(WHAT IS REQUIRED): Please repeat, from the entries that follow, the lines from the one containing "448 571 13.64" through the one containing "176 657 8.65" exactly, adding nothing.

*** Opening ENTRIES PROVIDED ***

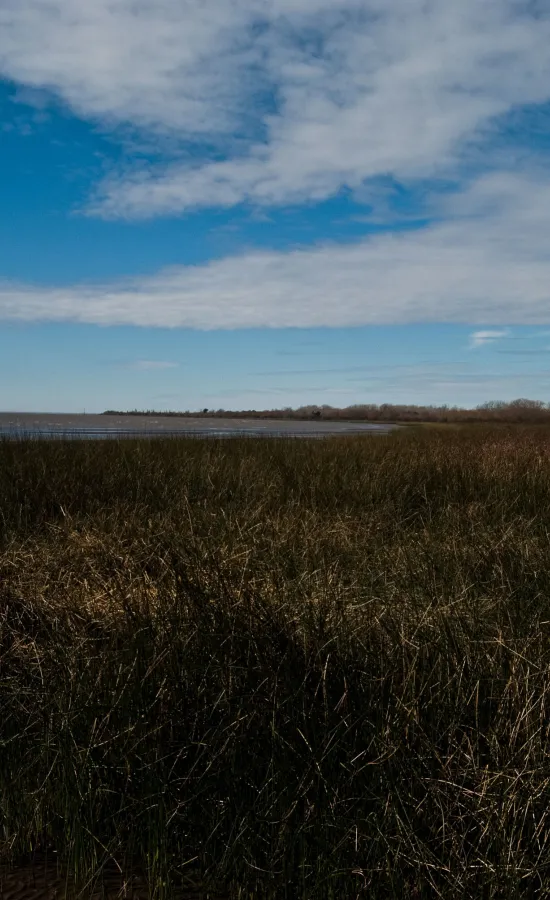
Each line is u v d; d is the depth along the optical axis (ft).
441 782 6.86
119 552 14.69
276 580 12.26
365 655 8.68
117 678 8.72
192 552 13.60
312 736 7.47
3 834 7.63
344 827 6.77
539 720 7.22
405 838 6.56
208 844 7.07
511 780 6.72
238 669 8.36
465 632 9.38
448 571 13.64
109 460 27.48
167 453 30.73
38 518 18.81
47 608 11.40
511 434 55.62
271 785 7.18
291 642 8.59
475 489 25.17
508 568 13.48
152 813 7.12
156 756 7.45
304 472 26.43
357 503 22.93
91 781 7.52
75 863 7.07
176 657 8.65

*** Closing ENTRIES PROVIDED ***
*** Opening ENTRIES PROVIDED ***

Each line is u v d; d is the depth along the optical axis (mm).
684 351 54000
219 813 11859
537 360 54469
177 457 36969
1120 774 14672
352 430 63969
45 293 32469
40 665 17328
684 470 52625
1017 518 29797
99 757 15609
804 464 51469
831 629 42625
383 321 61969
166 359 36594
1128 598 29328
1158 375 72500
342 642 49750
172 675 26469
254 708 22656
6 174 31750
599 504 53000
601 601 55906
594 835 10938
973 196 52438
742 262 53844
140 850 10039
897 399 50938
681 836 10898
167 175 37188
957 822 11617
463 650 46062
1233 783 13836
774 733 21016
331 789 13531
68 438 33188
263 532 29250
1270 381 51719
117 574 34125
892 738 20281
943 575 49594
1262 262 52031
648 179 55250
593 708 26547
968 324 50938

*** Closing ENTRIES PROVIDED ***

(COMPLETED EXERCISE):
448 571 13.64
109 460 27.48
167 453 30.73
38 518 18.81
47 608 11.40
511 434 55.62
271 785 7.18
291 642 8.59
475 489 25.17
508 568 13.48
152 813 7.12
156 756 7.45
304 472 26.43
357 503 22.93
91 781 7.52
75 863 7.07
176 657 8.65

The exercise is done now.